Soybeans Set to Challenge Corn as U.S. Crop King
April 20, 2018
Written By Adam Buckallew
For the first time in 35 years, soybeans are expected to be within reach of claiming the crown as the nation’s top crop.
A poll of 21 trading firms and analysts conducted by Bloomberg predicts 2018 will be the year soybeans unseat corn as the top U.S. crop. The survey respondents predicted an average of 90.69 million acres of soybeans will be planted and 90.12 million acres of corn to be sown.
The U.S. Department of Agriculture issued its own projections in its annual prospective planting report, which was released on March 29. The USDA forecast was mostly in line with traders’ expectations, though the agency forecasts farmers will plant 89 million acres of soybeans and 88 million acres of corn. Those estimates would have the acreage for both crops down slightly from 2017.

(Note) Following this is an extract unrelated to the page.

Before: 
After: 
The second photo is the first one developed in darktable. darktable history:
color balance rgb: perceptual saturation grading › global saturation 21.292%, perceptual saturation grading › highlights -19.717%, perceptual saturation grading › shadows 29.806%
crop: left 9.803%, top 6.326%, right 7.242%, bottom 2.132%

If the trading firms and analysts prognostications prove accurate, it would be the first time market forces would have driven soybean acreage into a position to pass corn. The only other time farmers planted more soybeans than corn was in 1983, when a government program called Payment in Kind (PIK) incentivized corn, wheat and cotton farmers to forego planting those crops in reaction to surpluses. PIK reduced corn plantings by 30 percent to 60.2 million acres vs. 63.8 million acres of soybeans.
Soybean acreage has been gaining ground on corn since the recent downturn in commodity prices began in 2014. Operating on the thinnest of margins, row-crop farmers have increasingly looked to soybeans in an effort to boost their net return per acre. The price ratio between new-crop November soybean futures and December corn futures on the Chicago Board of Trade has ranged from 2.5-to-1 to 2.75-to-1 in recent months, suggesting soybeans are likely to be the more profitable option for growers this year.
Robert Johansson, the USDA’s chief economist, says his agency’s long-term acreage projections to 2027 show the trend for more soybean acreage than corn continuing into the future.
“Our latest long-term baseline suggests soybean area will match or exceed corn area for much of the next decade supported by import demand from China.”